Pierwsze koty za płoty

 Właściwie to powinnam napisać pierwsze spodnie z maszyny albo spod igły.
Obecnie są w testowaniu. Sprawdzamy ich jakość, wygodę oraz wytrzymałość. Testerką została Ania  i na razie idzie jej całkiem nieźle, a i spodnie wytrzymują -  więc to dobry znak.



Bałam się ogromnie, bo to pierwsze spodnie z dzianiny. Ba. To pierwsza rzecz jaką uszyłam z dzianiny. I jestem miło zaskoczona.
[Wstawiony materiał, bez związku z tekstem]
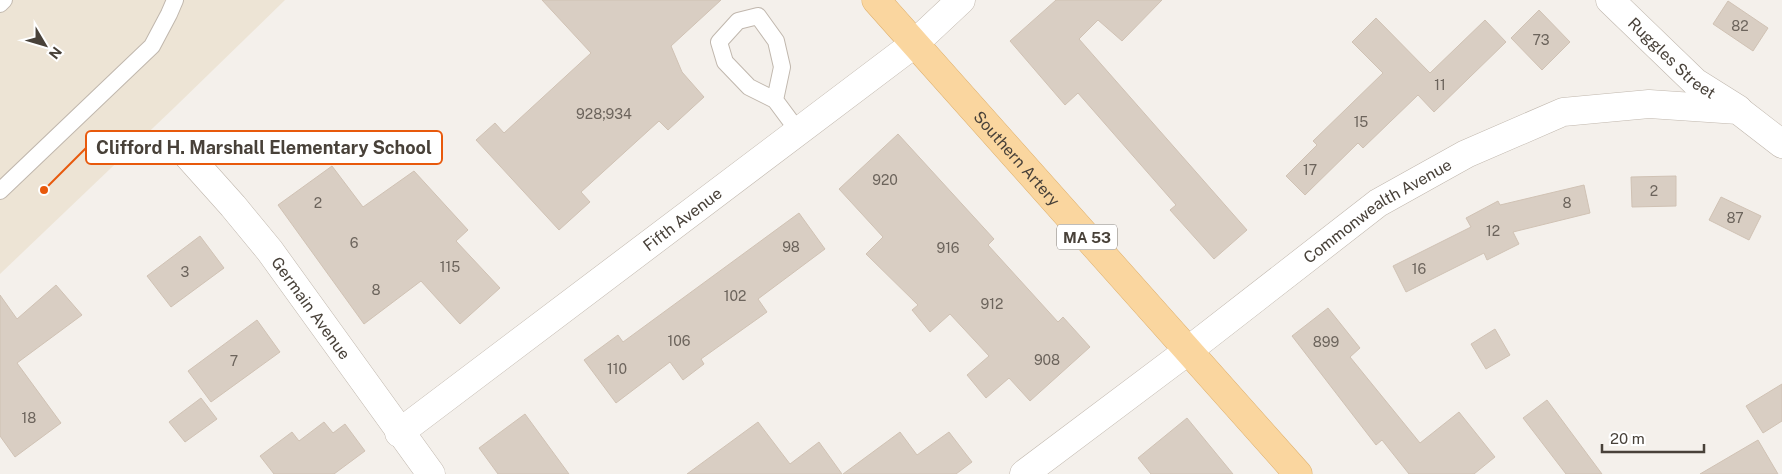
<svg xmlns="http://www.w3.org/2000/svg" width="1782" height="474" font-family="'Public Sans',sans-serif">
  <rect width="100%" height="100%" fill="#f4f0eb"/>
  <!-- education -->
  <polygon fill="#ede4d5" points="0,0 285,0 176,106 0,274"/>
  <!-- building -->
  <g fill="#d9cec3" stroke="#d0c2b4">
    <polygon points="542,0 721,0 671,46 682,72 704,97 668,130 659,121 581,192 590,202 559,230 476,140 495,123 504,133 591,53"/>
    <polygon points="1056,0 1162,0 1122,41 1098,20 1079,39 1247,230 1214,259 1170,210 1176,205 1078,93 1065,105 1010,41"/>
    <polygon points="1728,1 1768,28 1753,51 1713,24"/>
    <polygon points="1539,10 1570,42 1542,70 1511,38"/>
    <polygon points="1376,18 1430,73 1485,20 1506,42 1434,112 1418,95 1363,148 1358,143 1305,195 1286,176 1317,145 1313,141 1383,73 1352,42"/>
    <polygon points="898,134 994,239 988,245 1058,322 1063,317 1090,347 1030,401 1009,378 986,398 967,375 989,356 950,314 930,332 912,310 918,305 866,254 883,237 839,189"/>
    <polygon points="332,166 363,207 414,171 468,230 456,241 500,288 460,324 421,281 364,324 278,205"/>
    <polygon points="1676,176 1676,206 1632,207 1631,177"/>
    <polygon points="1584,185 1590,213 1513,232 1519,244 1487,260 1484,253 1406,292 1393,266 1471,227 1466,218 1498,201 1500,205"/>
    <polygon points="1721,197 1761,216 1749,240 1709,220"/>
    <polygon points="799,213 825,249 758,299 767,312 701,359 704,364 683,380 670,362 616,403 584,360 618,335 623,342"/>
    <polygon points="200,236 224,268 171,307 147,276"/>
    <polygon points="56,285 82,315 17,363 61,423 15,457 0,436 0,295 17,319"/>
    <polygon points="1328,308 1360,348 1350,357 1420,443 1459,412 1495,457 1474,474 1409,474 1382,440 1376,445 1292,336"/>
    <polygon points="257,320 280,352 211,402 188,371"/>
    <polygon points="1495,329 1510,355 1486,369 1471,344"/>
    <polygon points="1782,384 1782,421 1763,433 1746,406"/>
    <polygon points="201,398 217,419 185,442 169,422"/>
    <polygon points="1547,400 1602,474 1566,474 1523,418"/>
    <polygon points="525,414 569,474 498,474 479,448"/>
    <polygon points="1187,418 1233,474 1151,474 1138,458"/>
    <polygon points="324,422 333,433 345,424 365,451 334,474 274,474 260,456 292,432 299,441"/>
    <polygon points="758,422 790,464 819,442 842,474 687,474"/>
    <polygon points="900,432 917,455 949,432 972,462 956,474 843,474"/>
    <polygon points="1758,440 1778,474 1700,474"/>
  </g>
  <g fill="none" stroke-linecap="round" stroke-linejoin="round">
    <!-- lane casing -->
    <g stroke="#c0b7ad" stroke-width="18">
      <g id="lane">
        <polyline points="0,4 4,0"/>
        <polyline points="775,100 749,87 725,62 719,42 738,21 758,16 776,41 782,67 775,100 798,131"/>
        <polyline points="0,191 152,46 169,14 175,0"/>
      </g>
    </g>
    <!-- street casing -->
    <g stroke="#c0b7ad" stroke-width="29">
      <g id="street">
        <path id="s1" d="M1610 0 1695 82 1738 109"/>
        <path id="s2" d="M182 149 233 206 270 251 431 474"/>
        <path id="s3" d="M399 433 914 44 961 0"/>
        <path id="s4" d="M1024 474 1189 350 1378 203 1466 154 1563 112 1649 104 1738 110 1782 144"/>
      </g>
    </g>
    <!-- primary casing -->
    <g stroke="#dfb16e" stroke-width="29">
      <g id="primary">
        <path id="s5" d="M876 0 1298 474"/>
      </g>
    </g>
    <!-- lane -->
    <use href="#lane" stroke="#fff" stroke-width="16"/>
    <!-- street -->
    <use href="#street" stroke="#fff" stroke-width="28"/>
    <!-- primary -->
    <use href="#primary" stroke="#fad69f" stroke-width="28"/>
  </g>
  <g text-anchor="middle" dominant-baseline="central" stroke-width="4" stroke-linejoin="round" paint-order="stroke">
    <!-- number labels -->
    <g font-size="14" fill="#6c645c">
      <text x="1740" y="26">82</text>
      <text x="1541" y="40">73</text>
      <text x="1440" y="85">11</text>
      <text x="604" y="114">928;934</text>
      <text x="1361" y="122">15</text>
      <text x="1310" y="170">17</text>
      <text x="885" y="180">920</text>
      <text x="1654" y="191">2</text>
      <text x="318" y="203">2</text>
      <text x="1567" y="203">8</text>
      <text x="1735" y="218">87</text>
      <text x="1493" y="231">12</text>
      <text x="354" y="243">6</text>
      <text x="791" y="247">98</text>
      <text x="948" y="248">916</text>
      <text x="450" y="267">115</text>
      <text x="1419" y="269">16</text>
      <text x="185" y="272">3</text>
      <text x="376" y="290">8</text>
      <text x="735" y="296">102</text>
      <text x="992" y="304">912</text>
      <text x="679" y="341">106</text>
      <text x="1326" y="342">899</text>
      <text x="1047" y="360">908</text>
      <text x="234" y="361">7</text>
      <text x="617" y="369">110</text>
      <text x="29" y="418">18</text>
    </g>
    <!-- shield labels -->
    <rect fill="#fff" stroke="#7f7a74" stroke-width="1" x="1057" y="224.5" width="60" height="25" rx="4"/>
    <g font-size="15" font-weight="bold" fill="#484139">
      <text x="1087" y="237">MA 53</text>
    </g>
    <!-- street labels -->
    <g font-size="16" fill="#484139" stroke="#fff">
      <text stroke="none"><textPath href="#s1" startOffset="85">Ruggles Street</textPath></text>
      <text stroke="none"><textPath href="#s5" startOffset="212">Southern Artery</textPath></text>
      <text stroke="none"><textPath href="#s4" startOffset="441">Commonwealth Avenue</textPath></text>
      <text stroke="none"><textPath href="#s3" startOffset="355">Fifth Avenue</textPath></text>
      <text stroke="none"><textPath href="#s2" startOffset="205">Germain Avenue</textPath></text>
    </g>
  </g>
  <!-- callouts -->
  <path fill="none" stroke="#e8590c" stroke-width="2" d="M44 190L86 148"/>
  <circle fill="#e8590c" stroke="#fff" stroke-width="2" cx="44" cy="190" r="5"/>
  <rect fill="#fff" stroke="#e8590c" stroke-width="2" x="86" y="131" width="356" height="33" rx="5"/>
  <g font-size="18" text-anchor="middle" font-weight="bold" fill="#484139">
    <text x="264" y="154">Clifford H. Marshall Elementary School</text>
  </g>
  <!-- north arrow -->
  <g transform="translate(45 45) rotate(128)" stroke="#ffffff" stroke-width="4" paint-order="stroke">
  <path d="M0-4L9 19L0 12L-9 19Z" fill="#484139"/>
  <text y="-8" font-size="14" font-weight="bold" text-anchor="middle" fill="#484139">N</text>
  </g>
  <!-- scale -->
  <path d="M1602 444v8h102v-8" fill="none" stroke="#484139" stroke-width="2.5"/>
  <text x="1610" y="444" font-size="15" fill="#484139" stroke="#ffffff" stroke-width="4" paint-order="stroke">20 m</text>
</svg>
Będę też nieskromna i powiem, że udały się. Przy okazji odkryłam więcej możliwości mojej maszyny do szycia. Mam ją tyle lat, a nawet nie wiedziałam jakie cuda potrafi.  Skoro debiut wypadł tak dobrze, to niedługo będą następne sztuki i to niekoniecznie spodni :)
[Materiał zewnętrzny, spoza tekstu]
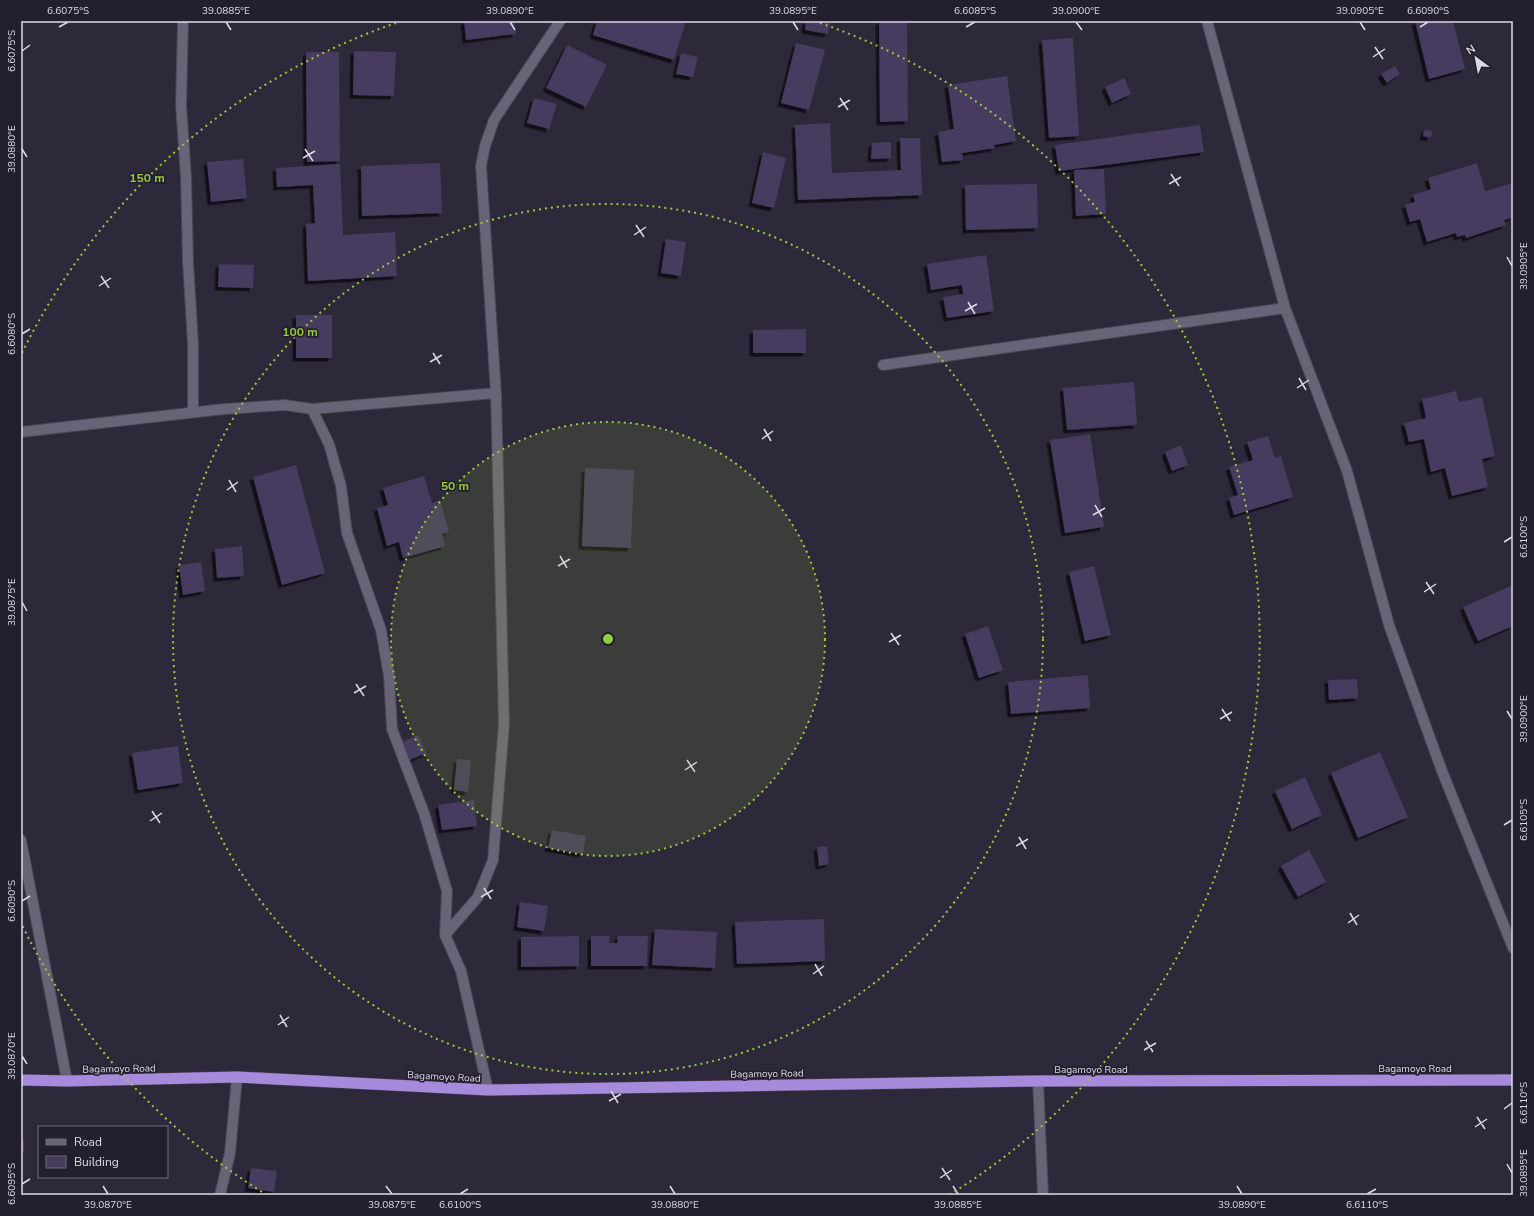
<svg xmlns="http://www.w3.org/2000/svg" width="1534" height="1216" viewBox="0 0 1534 1216" font-family="'Nunito Sans',sans-serif">
<style>
.building{fill:#463a5f;filter:url(#shadow)}
.lines{fill:none;stroke-linecap:round;stroke-linejoin:round}
.minor-casing{stroke:#4a4554;stroke-width:12}
.trunk-casing{stroke:#4a4554;stroke-width:12}
.minor{stroke:#686376;stroke-width:10}
.trunk{stroke:#a68bdc;stroke-width:11}
.ticks{fill:none;stroke:#dddae5;stroke-width:1.5}
.ring{fill:none;stroke:#95cc3b;stroke-width:2;stroke-dasharray:2 4}
.labels{text-anchor:middle;stroke-width:3.5;stroke-linejoin:round;paint-order:stroke}
.street-label{font-size:10px;fill:#dddae5;stroke:#241f2f}
.centre{fill:#95cc3b;stroke:#241f2f;stroke-width:2}
.ring-label{font-size:12px;text-anchor:middle;font-weight:bold;fill:#95cc3b;stroke:#241f2f;stroke-width:3.5;stroke-linejoin:round;paint-order:stroke}
.neatline{fill:none;stroke:#dddae5;stroke-width:1.5}
.ticks-label{font-size:10px;text-anchor:middle;fill:#dddae5}
</style>
<defs>
<filter id="shadow"><feDropShadow dx="-3.5" dy="3.5" stdDeviation="0" flood-color="#0009"/></filter>
</defs>
<rect width="100%" height="100%" fill="#2e293a"/>
<!-- building -->
<path class="building" d="M464,21H514L516,34L466,40Z
M597,21H686L674,60L593,35Z
M806,21H831L828,34L805,30Z
M879,21H907L908,121L880,122Z
M1415,21H1453L1465,69L1429,79Z
M1073,38L1079,136L1049,138L1042,40Z
M796,43L825,50L809,110L781,103Z
M567,45L607,65L586,107L546,88Z
M354,51L396,52L394,96L353,95Z
M306,52H339L340,161L307,162Z
M681,53L698,57L693,77L676,74Z
M1395,66L1400,74L1387,83L1381,74Z
M1007,76L1016,141L994,145L995,148L962,153L963,160L942,162L938,132L954,129L948,85Z
M1124,78L1131,94L1112,103L1105,87Z
M534,98L557,104L549,129L527,123Z
M830,123L832,173L901,170L900,138H920L922,195L798,200L795,125Z
M1200,125L1204,152L1059,171L1055,145Z
M1425,129L1433,132L1430,138L1423,136Z
M891,142V158L871,159L872,143Z
M763,152L786,158L774,208L752,203Z
M243,159L247,198L211,202L207,162Z
M440,163L442,213L362,216L361,166Z
M1477,163L1485,191L1513,183V217L1504,220L1506,225L1466,238L1465,235L1457,237L1456,233L1427,242L1420,219L1410,222L1405,205L1415,202L1413,195L1431,189L1428,178Z
M340,164L343,235L395,232L397,276L308,281L306,224L315,223L313,185L277,187L276,168Z
M1104,169L1106,214L1076,216L1074,170Z
M1037,184L1038,228L966,230L965,185Z
M666,239L686,242L681,276L661,273Z
M986,255L994,311L947,318L943,297L963,294L962,285L931,290L927,264Z
M219,264L254,265L253,288L218,287Z
M296,315H332V358H296Z
M806,329V353H753V330Z
M1134,382L1137,425L1067,430L1063,388Z
M1456,391L1459,402L1482,397L1495,456L1482,459L1488,487L1452,496L1445,468L1431,472L1424,439L1409,442L1404,423L1426,418L1422,399Z
M1090,434L1104,527L1065,533L1050,440Z
M1268,436L1275,458L1281,456L1293,497L1234,515L1229,498L1238,495L1229,467L1253,460L1247,442Z
M1181,445L1188,465L1172,471L1165,452Z
M296,465L325,573L282,585L253,477Z
M585,468L634,470L631,548L582,546Z
M424,476L432,503L440,500L449,532L442,534L445,546L403,558L399,542L387,546L377,508L388,505L383,488Z
M242,546L244,576L217,578L215,549Z
M201,562L205,591L183,595L179,565Z
M1094,566L1111,635L1085,641L1069,572Z
M1513,585V626L1478,641L1463,607Z
M988,626L1003,670L979,678L965,634Z
M1088,675L1090,708L1011,714L1008,682Z
M1357,679L1358,698L1329,700L1328,680Z
M418,735L426,753L410,760L402,742Z
M178,746L183,783L138,790L132,753Z
M1380,752L1408,817L1358,838L1331,773Z
M457,759L471,760L468,792L454,790Z
M1305,777L1322,815L1292,829L1275,791Z
M474,800L477,826L442,830L438,805Z
M552,830L586,836L583,854L548,848Z
M827,846L829,864L819,866L817,847Z
M1309,850L1326,882L1298,897L1281,866Z
M520,902L548,906L544,931L517,927Z
M824,919L825,961L737,964L735,922Z
M655,929L717,932L715,968L652,965Z
M579,936V966L521,967V937Z
M591,936H610L609,943H617L618,936H648L647,966H591Z
M21,1138L24,1139V1152H21Z
M251,1168L277,1171L274,1192L248,1188Z"/>
<g class="lines">
<!-- minor casing -->
<g class="minor-casing">
<path id="minor" d="M183,21L181,105L186,177L188,262L193,344V412
M1207,21L1285,308L1347,471L1389,625L1442,771L1513,948
M883,365L1285,308
M312,409L496,393
M21,432L224,409L285,405L312,409L329,444L341,486L347,533L381,630L389,676L392,729L424,813L447,891L445,935L461,971L488,1090
M21,840L67,1081
M445,935L478,897L493,860L504,724L496,393L481,166L485,146L494,120L560,21
M1038,1081L1043,1195
M220,1195L230,1153L237,1077"/>
</g>
<!-- trunk casing -->
<g class="trunk-casing">
<path id="trunk" d="M21,1080L67,1081L237,1077L488,1090L1038,1081L1513,1080"/>
</g>
<!-- minor -->
<use href="#minor" class="minor"/>
<!-- trunk -->
<use href="#trunk" class="trunk"/>
</g>
<!-- ticks -->
<path class="ticks" d="M226,22L231,30M510,22L515,30M793,22L798,30M1076,22L1082,30M1360,22L1365,30M59,27L68,22M966,27L975,22M1420,27L1428,22M1375,47L1383,59M22,51L30,45M1373,57L1385,49M840,98L848,110M838,107L850,100M22,149L27,157M305,149L313,161M303,158L315,151M1171,174L1179,186M1169,184L1181,177M636,225L644,237M634,235L646,227M1507,257L1512,266M101,276L109,288M99,286L111,278M968,302L975,314M965,311L977,304M22,334L30,329M433,353L440,364M430,362L442,355M1299,378L1306,390M1297,388L1309,380M764,429L771,441M762,439L773,431M229,480L236,492M227,490L238,482M1095,505L1102,517M1093,515L1105,508M1504,542L1512,537M560,556L567,568M558,566L570,559M1426,582L1434,594M1424,592L1436,584M22,602L27,611M891,633L899,645M889,642L901,635M356,684L364,696M354,693L366,686M1222,709L1230,721M1507,711L1512,719M1220,719L1232,712M687,760L695,772M685,770L697,762M152,811L160,823M150,821L162,813M1504,825L1512,820M1019,837L1026,849M1016,846L1028,839M484,888L491,899M481,897L493,890M22,901L30,896M1350,913L1357,925M1348,923L1359,915M815,964L822,976M813,974L824,966M280,1015L287,1027M278,1025L289,1017M1146,1041L1153,1052M1144,1050L1156,1043M22,1056L27,1064M611,1091L618,1103M609,1101L621,1094M1504,1109L1512,1103M1477,1117L1485,1129M1475,1127L1487,1119M1507,1164L1512,1173M942,1168L950,1180M940,1178L952,1170M22,1184L30,1179M103,1186L108,1194M386,1186L392,1194M670,1186L675,1194M953,1186L958,1194M1237,1186L1242,1194M460,1194L468,1189M1367,1194L1376,1189"/>
<!-- distance rings -->
<circle cx="608" cy="639" r="217" fill="#95cc3b" fill-opacity=".12"/>
<g class="ring">
<circle cx="608" cy="639" r="217"/>
<circle cx="608" cy="639" r="435"/>
<path d="M267 1195A652 652 0 0 1 22 925M22 353A652 652 0 0 1 396 23M820 23A652 652 0 0 1 949 1195"/>
</g>
<g class="labels">
<!-- street labels -->
<g class="street-label">
<text transform="translate(119 1068) rotate(-1)" y="4">Bagamoyo Road</text>
<text x="1415" y="1072">Bagamoyo Road</text>
<text x="1091" y="1073">Bagamoyo Road</text>
<text transform="translate(767 1073) rotate(-1)" y="4">Bagamoyo Road</text>
<text transform="translate(444 1076) rotate(3)" y="4">Bagamoyo Road</text>
</g>
</g>
<circle cx="608" cy="639" r="6" class="centre"/>
<g class="ring-label">
<text x="147" y="182">150 m</text>
<text x="300" y="336">100 m</text>
<text x="455" y="490">50 m</text>
</g>
<!-- border -->
<rect width="1534" height="1216" fill="none" stroke="#241f2f" stroke-width="44"/>
<!-- legend -->
<rect x="38" y="1126" width="130" height="52" fill="#241f2f" stroke="#6e6a78"/>
<rect x="46" y="1139" width="20" height="6" fill="#686376" stroke="#6e6a78"/>
<text x="74" y="1146" font-size="12" fill="#dddae5">Road</text>
<rect x="46" y="1156" width="20" height="12" fill="#463a5f" stroke="#6e6a78"/>
<text x="74" y="1166" font-size="12" fill="#dddae5">Building</text>
<!-- north arrow -->
<g transform="translate(1476 58) rotate(328)" stroke="#241f2f" stroke-width="3" paint-order="stroke">
<path d="M0-3L7 15L0 10L-7 15Z" fill="#dddae5"/>
<text y="-6" font-size="11" font-weight="bold" text-anchor="middle" fill="#dddae5">N</text>
</g>
<rect x="22" y="22" width="1490" height="1172" class="neatline"/>
<g class="ticks-label">
<text x="68" y="14">6.6075°S</text>
<text x="226" y="14">39.0885°E</text>
<text x="510" y="14">39.0890°E</text>
<text x="793" y="14">39.0895°E</text>
<text x="975" y="14">6.6085°S</text>
<text x="1076" y="14">39.0900°E</text>
<text x="1360" y="14">39.0905°E</text>
<text x="1428" y="14">6.6090°S</text>
<text transform="translate(11 51) rotate(-90)" y="4">6.6075°S</text>
<text transform="translate(11 149) rotate(-90)" y="4">39.0880°E</text>
<text transform="translate(1523 266) rotate(-90)" y="4">39.0905°E</text>
<text transform="translate(11 334) rotate(-90)" y="4">6.6080°S</text>
<text transform="translate(1523 537) rotate(-90)" y="4">6.6100°S</text>
<text transform="translate(11 602) rotate(-90)" y="4">39.0875°E</text>
<text transform="translate(1523 719) rotate(-90)" y="4">39.0900°E</text>
<text transform="translate(1523 820) rotate(-90)" y="4">6.6105°S</text>
<text transform="translate(11 901) rotate(-90)" y="4">6.6090°S</text>
<text transform="translate(11 1056) rotate(-90)" y="4">39.0870°E</text>
<text transform="translate(1523 1103) rotate(-90)" y="4">6.6110°S</text>
<text transform="translate(1523 1173) rotate(-90)" y="4">39.0895°E</text>
<text transform="translate(11 1184) rotate(-90)" y="4">6.6095°S</text>
<text x="108" y="1208">39.0870°E</text>
<text x="392" y="1208">39.0875°E</text>
<text x="460" y="1208">6.6100°S</text>
<text x="675" y="1208">39.0880°E</text>
<text x="958" y="1208">39.0885°E</text>
<text x="1242" y="1208">39.0890°E</text>
<text x="1367" y="1208">6.6110°S</text>
</g>
</svg>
Jeśli spodnie Ci się spodobały  - to zapraszam. Chętnie uszyję takie dla Twojego dziecka. Te na zdjęciu to rozmiar 92, ale może być każdy inny.

2 komentarze:

  1. Boskie! Też się muszę przeprosić z maszyną, kiedyś sporo szyłam.

    OdpowiedzUsuń
  2. Tak, tak - piękne się uszyły :)

    OdpowiedzUsuń

Dziękuję :)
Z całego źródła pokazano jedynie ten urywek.